ATMs are the fastest easiest way to change money at the best rates look for ATMs adorned with international flag decals that accept foreign debit cards; you’ll often need 4-digit PIN.

Area Codes

The telephone country code for Israel is 972. Telephone area codes are, (02) For Jerusalem / (03) For Tel Aviv / (04) For Haifa, Caesarea and Galilee / (08) For Eilat, Negev, Rehovot and the Dead Sea / (09) for Netanya.


You can bring 200$ worth of tax-free gifts into the country you can also bring in 250 grams of tobacco, one bottle of liquor, and a reasonable amount of film. When you leave you convert up to $3,000 back into foreign currency at the airport, so keep your bank receipts. Note that you cannot take antiquities or archaeological artifacts out of Israel unless you have certificate identifying the object which will be provided to you by any licensed antiquities dealer.

Health Concerns

Sun burn and dehydration are problems throughout the region but especially in the desert during summer. Force yourself to drink a minimum of four 1.5 liter bottles of water day as you travel the area in summer, more if you are in the desert. Sunscreen is must though you need less of it at the Dead Sea because the thicker atmosphere screens out the sun.


Official languages are Hebrew and Arabic. English is very widely spoken and understood in all hotels and most restaurants. In big cities and on major roads, most signs are in Hebrew, English, and Arabic.


The Israeli postal service is dependable.

Postal rates are similar to those in the United States and the U.K. packages must be brought to the post office unsealed for security inspection, and you must present your passport to the postal clerk.

Internet & WiFi

Downtown west Jerusalem, Tel Aviv are heavily covered with free Wi-Fi zones filled with cafes and restaurants where you can bring your laptop and connect without charge. Most budget and moderate hotels offer free Wi-Fi.


Pharmacies are well-stocked, and you’ll encounter many international name brands, but drug prices outside of Israeli insurance plans even for nonprescription medicines are comparatively high.

Women’s travelers

It’s important to remember to dress modestly when visiting holy places like churches, mosques, or Synagogues.

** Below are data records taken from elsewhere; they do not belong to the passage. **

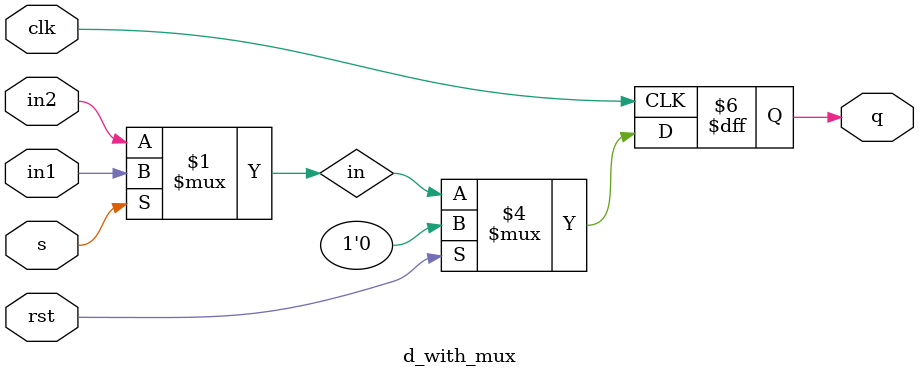
<source format=v>
`timescale 1ns / 1ps


module d_with_mux(q,in1,in2,s,rst,clk);
output reg q;
input in1,in2,s;
input rst,clk;
wire in;
assign in=s?in1:in2;
always@(posedge clk)
if(rst)
 q<=1'b0;
 else
 q<=in;
endmodule

</source>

Terrorism is a consideration everywhere in the world, and Israelis have become experts in dealing with it. Guards conduct bag and body checks at the entrance to shopping malls, markets, shops, cafes, restaurants, Transportation hubs and hotels. You’ll find security guards at the most major restaurants.

Business Hours

Government offices are open on weekdays, usually from 7:30 or 8 am. Most are closed to the public on Fridays, and all are closed on Saturdays. In summer, they are open until 1 or 3pm; in winter, they remain open until 2 or 4pm. Banks are open Sundays, Tuesdays, and Thursday 8:30 to 12:30pm and 4 to 5:30pm; on Monday and Wednesday 8:30 to 12:30pm only; and on Friday 8:30am to noon. Remember that in Jerusalem’s Old City in places such as Nazareth and Akko’s Old City Muslim owned shops are closed either half the day or all day on Fridays, and Christian owned shops close on Sunday.


The electric current used in Israel is 220 volts AC (50 cycles) as opposed to the 110-volt system used in America. If your appliance doesn’t have the right plug, you can buy a plug adapter in Israel quite easily, or your hotel may have one to lend to you.


All Israeli doctors speak English. Your hotel can refer you to an appropriate physician or the nearest Magan David Adom (Red Star of David, Israeli equivalent of the Red Cross) emergency station.


Smoking is against the law in all public places, including restaurants, trains, buses and taxis.


It is important to check that you have at least 6 months left before your passport’s expiration; without that cushion, you won’t be allowed into the country.


Tap water is safe and drinkable in Israel, except at The Dead Sea. There, even luxury hotels have special taps on each floor that provide drinking water, Although Israeli water is safe.


The basic unit of currency is the New Israel Shekel (NIS). The shekel is divided into 100 agorot. The smallest denomination you will encounter are 10-agorot copper-colored coins, and large, copper 50-agorot (half-shekel) coins, all useful for bus fares, but both may soon phased out. The 1-shekel coin is a tiny silver button like object that is extremely easy to lose. There are also 2, 5, and 10-shekel coins, as well as 20, 50, 100, and 200-shekel notes.

US$ 1 Dollar is 3.5 Shekels Approximately.

EU€ 1 Euro is 4.3 Shekels Approximately.

Packing Tips

Israel is a very informal country, so casual, practical clothing is acceptable everywhere. In winter, warm socks and sturdy, rubber-sole walking shoes are helpful. A folding umbrella, and fleece liners and medium-weight jackets that can be layered are essential. Woman should pack a multiuse, easy to carry shawl for chilly nights in mountain cities such as Jerusalem, and to warp over shorts, bare shoulders, or short sleeves when visiting holy sites. Men won’t need ties; sport jacket are not mandatory at expensive restaurants or at performances.